Terrorisme : le retraitement suspect des informations de la DGSI par l’AFP
Tout a commencé avec la publication d’une intéressante interview dans les colonnes du Monde, dimanche 9 juillet. Le patron de la DGSI, Nicolas Lerner, décrit les nouveaux profils de terroristes potentiels. Si le terroriste islamiste est évidemment le profil le plus courant, le patron des renseignements intérieurs pointe l’émergence des risques terroristes d’ultra-droite et d’ultra-gauche. Lerner estime aussi que « la manière dont l’ultra-gauche investit la sphère environnementale est un sujet de préoccupation ». Comme à chaque fois qu’un quotidien ou un quelconque média fournit un contenu à portée nationale, il est de coutume de voir l’Agence France-Presse en tirer une dépêche disponible à toutes les rédactions abonnées.
Et comme le veut la coutume, l’AFP titre avec l’angle qu’elle a considéré comme étant le plus pertinent. Elle a choisi ce titre : « Le patron de la DGSI alerte sur la "résurgence" des actions violentes d’ultra-droite. » Un titre repris par tous les principaux médias. De Ouest-France au Figaro en passant par Le Parisien ou encore France Info.
En dépit de vos milliers de réactions, l'article falsifié de l'AFP n'a pas été corrigé. Aucun fact checker n'a fact checké. Tirez-en les conclusions qui s'imposent.https://t.co/CXxojSmdWn
— Pierre Sautarel (@FrDesouche) July 10, 2023
En bref, l'Agence France-Presse a priorisé une approche du sujet en évacuant totalement les deux autres. Elle a mis en avant « les risques d’ultra-droite » alors que les trois quarts de l’interview portaient sur le terrorisme islamiste et les actes violents d’ultra-gauche. Le tout dans un contexte d’émeutes qui ont ensanglanté la France. Un choix d’autant plus cocasse que M. Lerner a déclaré, dans l’interview : « Dix actions terroristes, d’inspiration néo-nazie, accélérationniste [qui consiste à accélérer la survenue d’une guerre raciale avant qu’il ne soit trop tard pour l’emporter], raciste ou complotiste ont été déjouées depuis 2017. » Ce qui est peu, comparé aux « 70 attentats déjoués par nos services en dix ans », comme l’avait annoncé Emmanuel Macron en mars 2023.

══════

**À compléter:**
**1.** Recopiez fidèlement tout le passage de l'article, depuis « Et comme le » jusqu'à « encore France Info. ».
**2.** Indiquez si chacune des affirmations suivantes concorde avec l'article, en répondant par oui ou par non et en citant mot pour mot les termes qui tranchent. (a) L'interview de Nicolas Lerner a paru dans Le Monde le dimanche 9 juillet. (b) Le titre de la dépêche de l'AFP n'a été repris par aucun des principaux médias. (c) Emmanuel Macron avait annoncé 70 attentats déjoués en dix ans.
**3.** Dressez la liste de tous les médias que l'article cite comme ayant repris le titre de la dépêche de l'AFP.
Appuyez-vous uniquement sur l'article pour répondre.

**Données présentées:**
══════

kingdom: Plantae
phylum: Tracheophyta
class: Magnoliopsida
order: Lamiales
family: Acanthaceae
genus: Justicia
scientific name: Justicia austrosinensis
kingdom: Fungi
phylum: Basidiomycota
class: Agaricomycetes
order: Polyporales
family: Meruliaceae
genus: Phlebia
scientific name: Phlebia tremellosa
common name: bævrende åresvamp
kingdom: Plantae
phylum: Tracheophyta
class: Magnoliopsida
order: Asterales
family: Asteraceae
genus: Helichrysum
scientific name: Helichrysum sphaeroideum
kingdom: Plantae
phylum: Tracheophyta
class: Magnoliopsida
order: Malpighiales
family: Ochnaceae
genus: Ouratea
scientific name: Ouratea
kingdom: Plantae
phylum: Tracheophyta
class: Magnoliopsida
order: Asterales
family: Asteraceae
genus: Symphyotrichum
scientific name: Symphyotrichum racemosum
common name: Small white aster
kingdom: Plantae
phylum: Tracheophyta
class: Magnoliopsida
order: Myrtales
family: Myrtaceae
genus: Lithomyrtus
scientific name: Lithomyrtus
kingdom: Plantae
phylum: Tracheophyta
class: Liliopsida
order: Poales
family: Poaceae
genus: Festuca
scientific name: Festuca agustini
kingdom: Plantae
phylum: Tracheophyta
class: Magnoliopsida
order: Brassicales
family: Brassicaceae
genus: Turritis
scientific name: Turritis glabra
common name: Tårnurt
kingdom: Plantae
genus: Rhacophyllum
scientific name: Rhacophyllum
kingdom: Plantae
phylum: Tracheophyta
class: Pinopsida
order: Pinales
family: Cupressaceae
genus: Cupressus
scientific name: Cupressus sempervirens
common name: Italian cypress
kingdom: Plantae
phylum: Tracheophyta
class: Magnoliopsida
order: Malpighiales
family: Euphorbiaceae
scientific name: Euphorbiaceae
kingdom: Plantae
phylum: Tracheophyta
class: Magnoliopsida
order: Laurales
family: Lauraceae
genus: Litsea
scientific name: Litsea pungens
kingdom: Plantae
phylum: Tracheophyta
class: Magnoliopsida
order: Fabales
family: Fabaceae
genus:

══════

**Réponses:**
**1.**
Et comme le veut la coutume, l’AFP titre avec l’angle qu’elle a considéré comme étant le plus pertinent. Elle a choisi ce titre : « Le patron de la DGSI alerte sur la "résurgence" des actions violentes d’ultra-droite. » Un titre repris par tous les principaux médias. De Ouest-France au Figaro en passant par Le Parisien ou encore France Info.

**2.**
(a) Oui : « Tout a commencé avec la publication d’une intéressante interview dans les colonnes du Monde, dimanche 9 juillet. »
(b) Non : « Un titre repris par tous les principaux médias. »
(c) Oui : « 70 attentats déjoués par nos services en dix ans », suivi de « comme l’avait annoncé Emmanuel Macron en mars 2023 ».

**3.** Ouest-France, Le Figaro, Le Parisien, France Info